March 21st is World Down Syndrome day. It’s one
of those days where the bloggers of the world jump onto the internet to make
sure that everyone knows how fantastic the Trisomy* 21 community is. It’s one of
those days where I’m guaranteed to smile as I read the stories – seeing bits
and pieces of Abigail in all of them. I had this idea that this year I would be
one of those writers – yet I’m having trouble figuring out what to say.
The truth is that Down Syndrome is such a tiny piece of how
I see my daughter, it makes focusing only on that piece very difficult. Yes,
she has 47 chromosomes when most other people have 46. Yes, she’s in an Early
Intervention program to give her the best possible chances of success later in
life. Yes, she sees a few more doctors than most kids. But to me, to my husband,
and to most people who know our story, she’s our wonderful unexpected gift.
Abigail is my miracle
baby – my daughter that modern medical testing said wouldn't survive to the end
of my first trimester.
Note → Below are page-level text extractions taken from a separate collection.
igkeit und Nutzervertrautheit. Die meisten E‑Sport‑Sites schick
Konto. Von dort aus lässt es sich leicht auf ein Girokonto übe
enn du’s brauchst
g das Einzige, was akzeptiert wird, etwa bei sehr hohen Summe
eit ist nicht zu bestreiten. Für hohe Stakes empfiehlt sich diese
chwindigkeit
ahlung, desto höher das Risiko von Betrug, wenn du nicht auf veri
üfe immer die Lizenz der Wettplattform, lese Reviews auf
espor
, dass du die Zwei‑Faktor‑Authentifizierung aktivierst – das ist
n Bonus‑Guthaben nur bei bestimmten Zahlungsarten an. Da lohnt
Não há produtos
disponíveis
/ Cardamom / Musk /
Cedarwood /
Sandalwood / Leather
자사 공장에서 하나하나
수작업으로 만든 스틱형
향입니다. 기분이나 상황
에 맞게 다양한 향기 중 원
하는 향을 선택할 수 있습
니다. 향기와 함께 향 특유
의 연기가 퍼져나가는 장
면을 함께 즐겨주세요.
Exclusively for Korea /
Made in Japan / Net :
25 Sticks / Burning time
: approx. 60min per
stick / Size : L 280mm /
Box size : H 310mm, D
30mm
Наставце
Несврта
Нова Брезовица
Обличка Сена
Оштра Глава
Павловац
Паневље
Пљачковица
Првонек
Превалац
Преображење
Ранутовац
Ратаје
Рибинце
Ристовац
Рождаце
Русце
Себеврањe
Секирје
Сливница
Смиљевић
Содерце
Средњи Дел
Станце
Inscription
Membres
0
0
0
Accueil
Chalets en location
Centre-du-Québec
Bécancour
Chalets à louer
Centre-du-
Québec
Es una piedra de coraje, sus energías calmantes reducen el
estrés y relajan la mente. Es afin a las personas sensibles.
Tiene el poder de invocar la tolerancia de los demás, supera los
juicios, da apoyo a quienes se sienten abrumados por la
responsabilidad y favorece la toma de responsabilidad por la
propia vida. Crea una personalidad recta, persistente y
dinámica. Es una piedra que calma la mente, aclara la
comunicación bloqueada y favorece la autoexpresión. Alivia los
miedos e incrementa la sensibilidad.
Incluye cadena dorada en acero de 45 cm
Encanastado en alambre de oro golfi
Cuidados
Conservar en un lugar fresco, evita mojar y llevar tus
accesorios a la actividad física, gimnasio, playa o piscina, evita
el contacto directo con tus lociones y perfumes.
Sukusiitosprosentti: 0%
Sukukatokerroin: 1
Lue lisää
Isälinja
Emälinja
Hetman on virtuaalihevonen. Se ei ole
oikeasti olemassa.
She’s the preemie who arrived six weeks too early and
got to have surgery when she was exactly 24 hours old. She’s my little fighter
who has defied every doctor who has tried to suggest a negative outcome for her
health and life. She’s a loving sister who thinks her brother hung the moon -
and she’s determined enough to make sure he never leaves her behind. She’s a
sharp mind that takes in 1000 times more information than anyone realizes – and
who is quickly learning that being cute will get her far in life. But mostly
she’s big eyes, a giant smile, and a loving hug at the end of each day.
Down Syndrome as a whole can be a scary topic. But I honestly believe
that’s because every person who welcomes one of these wonderful babies into
their family is facing the unknown. And the unknown is terrifying. But each
child’s future is unknown – regardless of genetics – and every child deserves
to be celebrated. On March 21st our family celebrates Abigail – my wonderful
gift who happened to come with a little extra.
*I love that the dictionary keeps telling me that Trisomy is not a word.